- Born: August 9, 1980 (age 46) Miami, Florida, U.S.
- Education: Marymount University, MAST Academy
- Occupations: Writer, author

= Ryan Hampton (writer) =

American author & public policy advocate (born 1980)

Ryan Hampton is an American author, public policy advocate, and political candidate recognized for his work in the mental health recovery movement. He has authored three books concerning opioid addiction, mental health recovery, and public policy. Hampton is the founder of the non-profit organization Mobilize Recovery and is active in Nevada politics.

== Early life and education ==
Hampton was born in Miami, Florida. He attended MAST Academy and later Marymount University.

== Career ==

=== Addiction recovery advocacy ===
Hampton worked as a staffer in the White House during the Clinton administration. In 2003, after a knee injury, he was prescribed OxyContin and subsequently struggled with opioid addiction until entering long-term recovery in 2015.

Following his recovery, Hampton became active in national addiction recovery advocacy. He was part of the team that contributed to the U.S. Surgeon General's report on alcohol, drugs, and health in 2016. In 2018, he helped author provisions of the SUPPORT for Patients and Communities Act (H.R. 6), including the "Ensuring Access to Quality Sober Living" provision, which became federal law. He also contributed to the drafting and passage of California's patient brokering ban (SB1228) the same year.

Hampton has testified before the U.S. Congress on the opioid crisis and organized a 2019 demonstration at the headquarters of the U.S. Department of Health and Human Services.

=== Mobilize Recovery ===
In 2019, Hampton founded Mobilize Recovery, a nonprofit organization that organizes advocates and provides training focused on addiction recovery. The organization has held annual advocacy events and reports having trained over 10,000 advocates nationwide. Its Overdose Response Initiative, conducted in partnership with the Clinton Foundation and Direct Relief International, has distributed nearly one million doses of naloxone across 21 states as of January 2025.

== American Fix ==

In August 2018, Hampton published his first book, American Fix: Inside the Opioid Addiction Crisis-and How to End It – co-written with Claire Rudy Foster, published by St. Martin's Press/MacMillan publishing. In American Fix, Hampton writes with candor about his experiences with what he calls a broken treatment system and outlines a political agenda for combatting the nation's addiction crisis.

Hampton is a frequent contributor to The Huffington Post.

== Political campaigns and activism ==

=== 2024 Nevada State Assembly campaign ===
In 2024, Hampton was the Democratic candidate for Nevada State Assembly District 4. His platform focused on cost-of-living issues, housing, education, and access to healthcare, including addiction treatment. He received endorsements from several organizations, including the Nevada State Education Association and Planned Parenthood Votes Nevada. In the general election on November 5, 2024, he was defeated by Republican candidate Lisa Cole, who received 54.4% of the vote to Hampton's 45.6%.

=== 2026 Nevada State Assembly campaign ===
In September 2025, Hampton announced his candidacy for Nevada State Assembly District 9 in the 2026 election. The seat is held by Assembly Speaker Steve Yeager, who has announced his retirement.

== Political activism ==

In August 2018, Hampton led a 500-person protest against drugmaker Purdue Pharma for their role in the American opioid crisis. He has been at the forefront in calling for accountability from drug makers.

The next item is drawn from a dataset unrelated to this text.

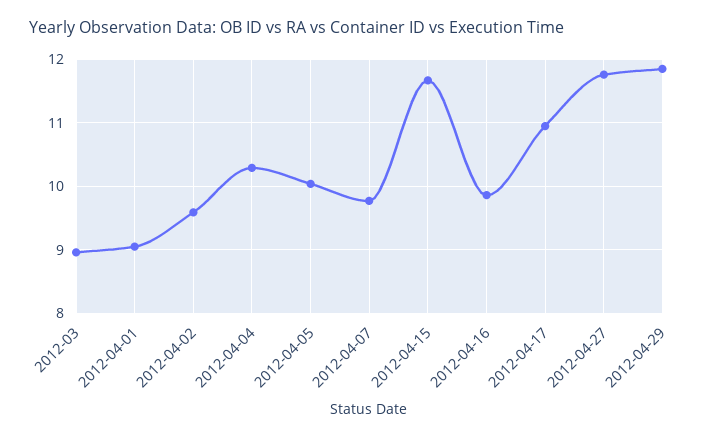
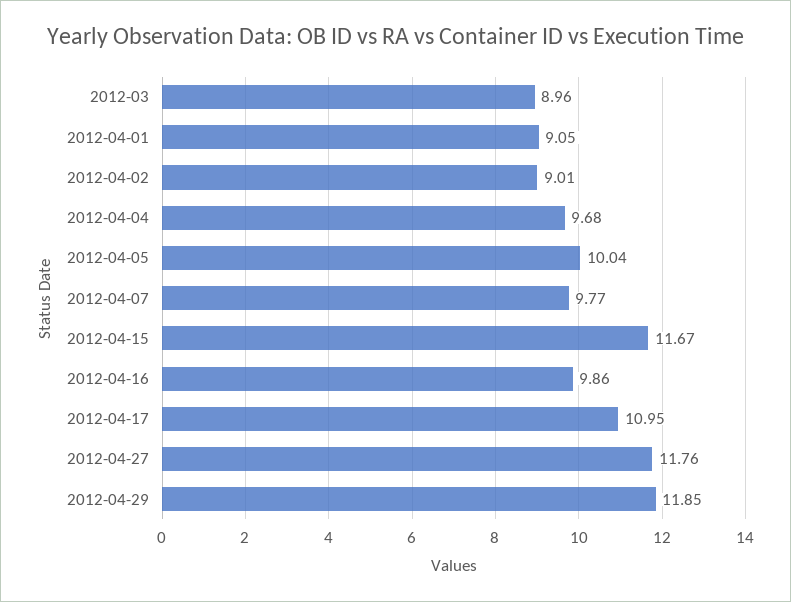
2012-04-02: 9.6 -> 9.01
2012-04-04: 10.3 -> 9.68

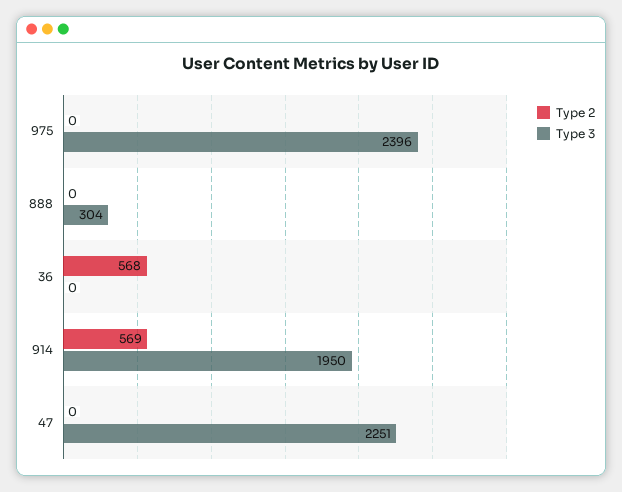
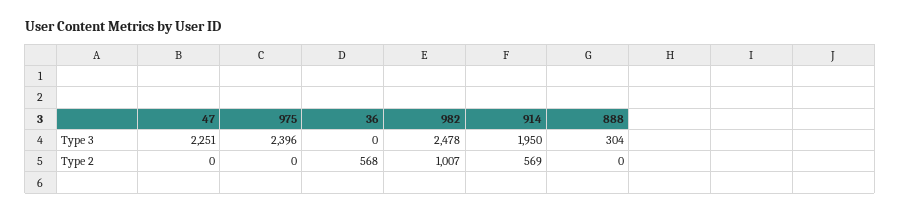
Type 3, 982: none -> 2478
Type 2, 982: none -> 1007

He has been a vocal opponent of Donald Trump. In January 2019, Hampton attended President Trump's State of the Union address as a guest of U.S. House Democrats, representing the addiction recovery advocacy movement.

=== Purdue Pharma bankruptcy case ===
In 2019, Hampton was appointed by the U.S. Department of Justice to the unsecured creditors’ committee in the Purdue Pharma bankruptcy case, serving as co-chair. He was one of four victims selected to represent individuals affected by the company's opioids.

In 2025, Hampton appeared on a segment of 60 Minutes to address the bankruptcy settlement. He criticized the structure of the deal, arguing that it favored institutional claimants over individuals and enabled the Sackler family to retain substantial personal wealth.